* _THE DATA_
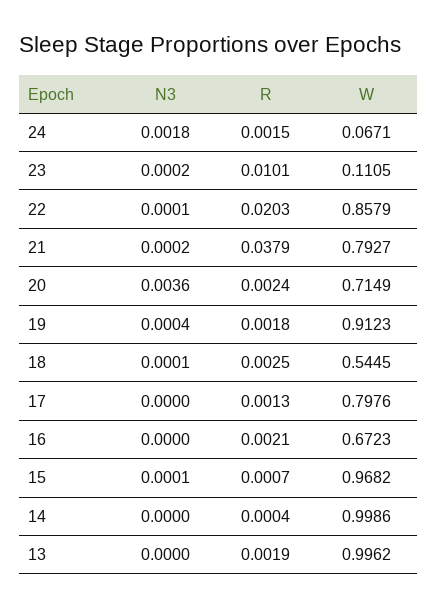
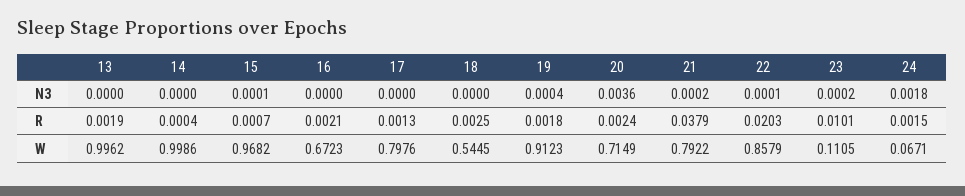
W, 21: 0.7927 -> 0.7922
N3, 18: 0.0001 -> 0

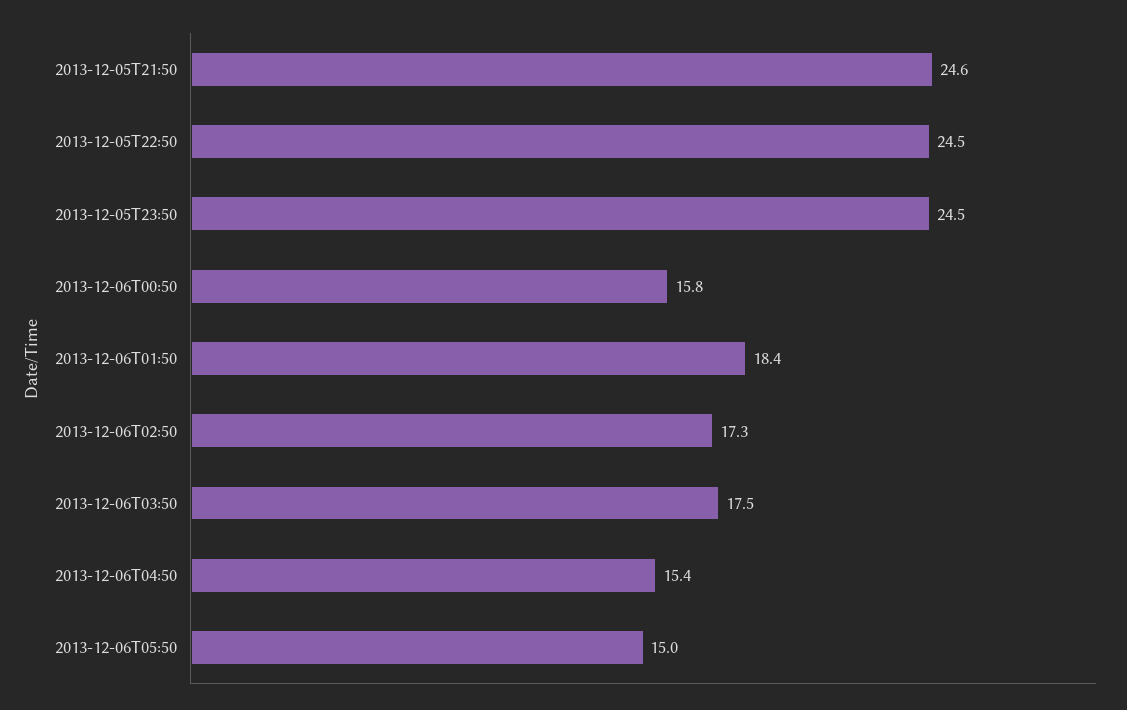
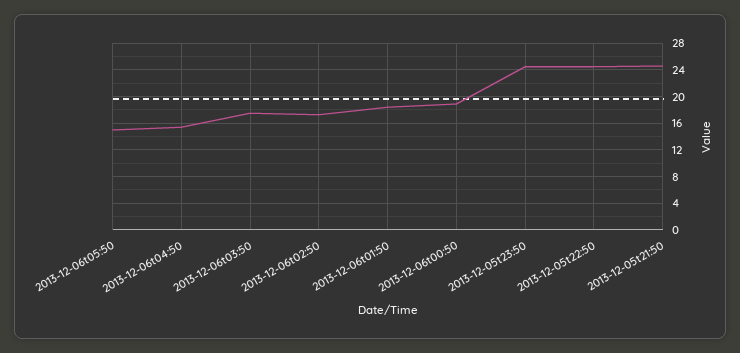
2013-12-06T00:50: 15.8 -> 19

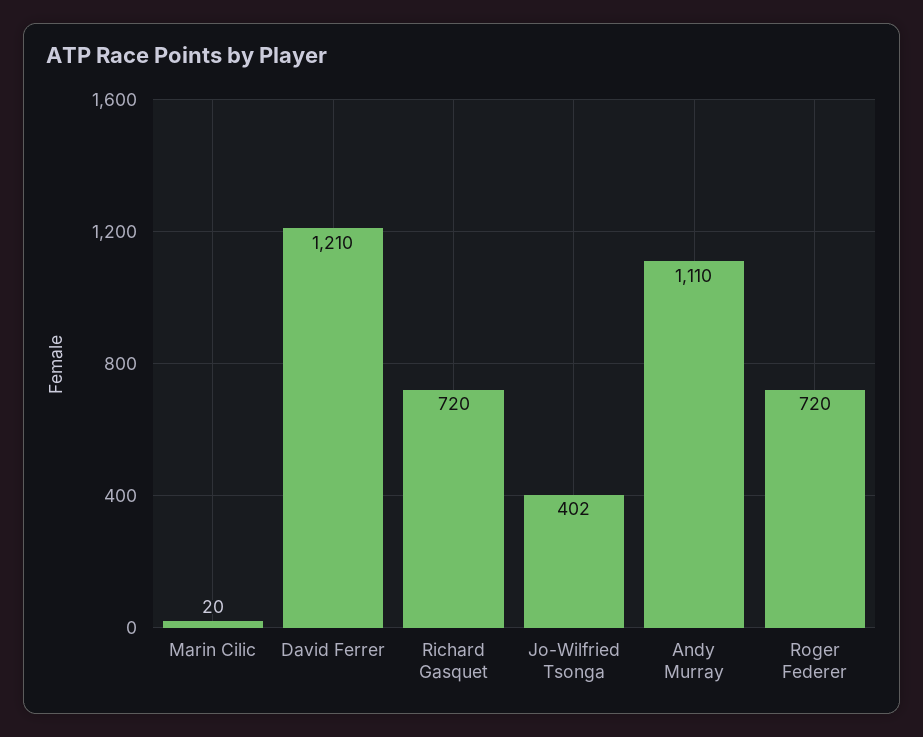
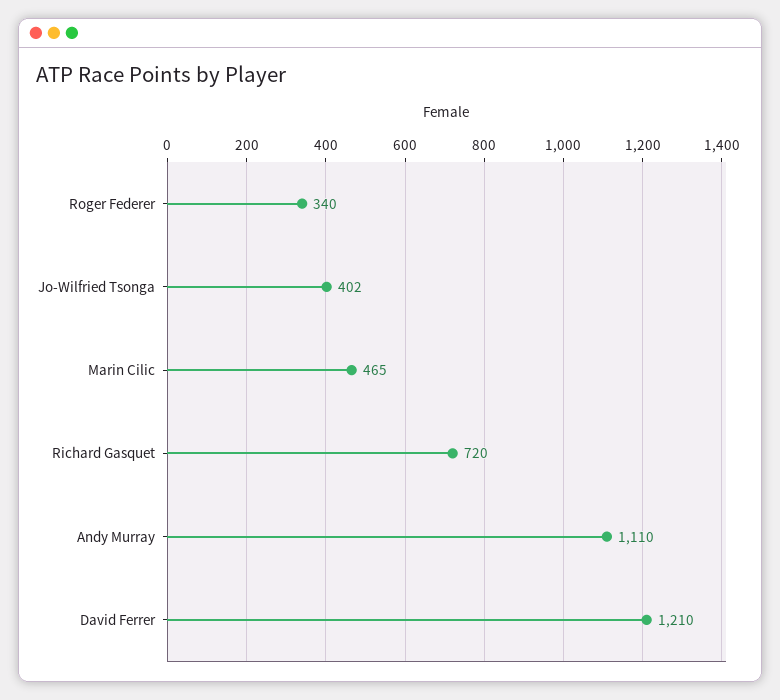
Marin Cilic: 20 -> 465
Roger Federer: 720 -> 340

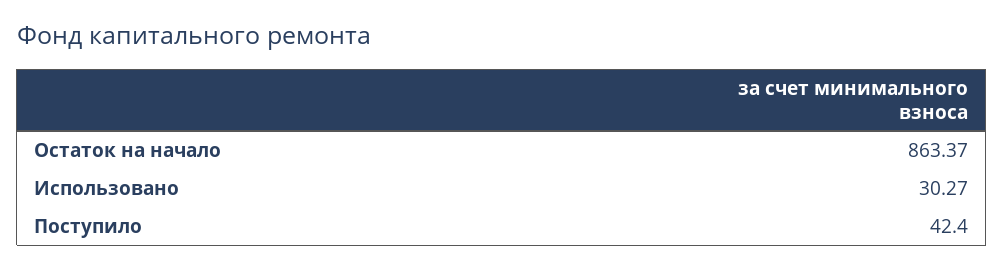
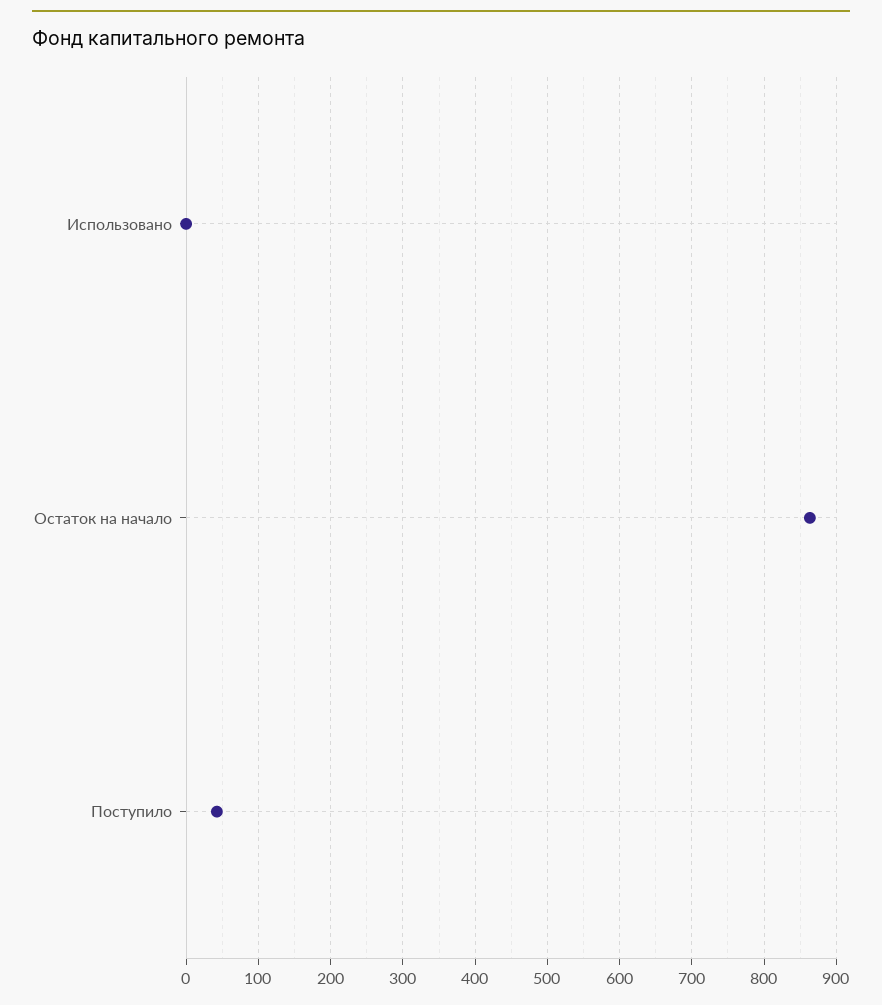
Использовано: 30.27 -> 0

* _WHAT IS EXPECTED_
When you repeat the listing, keep it exact and leave the pictures behind.

* _RESULT_
W, 21: 0.7927 -> 0.7922
N3, 18: 0.0001 -> 0

2013-12-06T00:50: 15.8 -> 19

Marin Cilic: 20 -> 465
Roger Federer: 720 -> 340

Использовано: 30.27 -> 0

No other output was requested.